The above code shows the following output: in the block i=0, j=100 in the block i=1, j=101 in the block i=2, j=102 in the block i=3, j=103

Why is j modified by the assignment which follows the block?

It is interesting to mention that if we remove the __block modifier, we will get this: in the block i=0, j=0 in the block i=1, j=100 in the block i=2, j=101 in the block i=3, j=102

I'll appreciate any explanation to the above behavior!

Answer 1

with __block the j variable will be passed into block as a pointer so if you call the block after the assignment j=k j is 100 now.

without __block only the j variable's value is passed into block. block itself couldn't change j after the block definition in which the value is passed. so j is 0

Answer 2

The __block storage type causes any changes to the variable outside of the block to be seen inside of the block and vice-versa. Your j = k line runs before the block itself is run in your second for loop so the block sees j after it has been assigned.

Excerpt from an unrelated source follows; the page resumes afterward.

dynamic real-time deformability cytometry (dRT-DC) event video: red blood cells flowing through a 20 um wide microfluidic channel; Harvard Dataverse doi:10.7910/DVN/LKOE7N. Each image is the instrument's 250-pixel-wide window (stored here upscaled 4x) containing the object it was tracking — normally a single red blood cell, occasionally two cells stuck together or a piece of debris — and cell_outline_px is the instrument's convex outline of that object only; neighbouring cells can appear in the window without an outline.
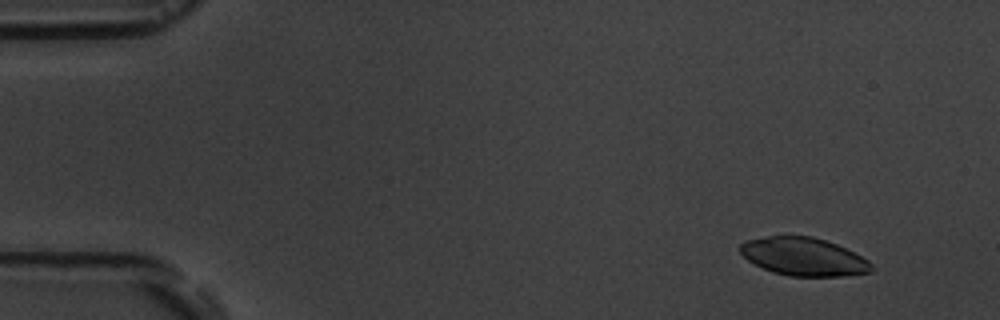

Removing the __block causes the block to capture the value of j as it is when the block is created which is before the assignment. You're invoking undefined behavior after removing the __block because you are capturing j before it has been initialized which leads to the strange output.

If you change your declaration to int j = 0 then the log statements would all show j=0 as you would expect.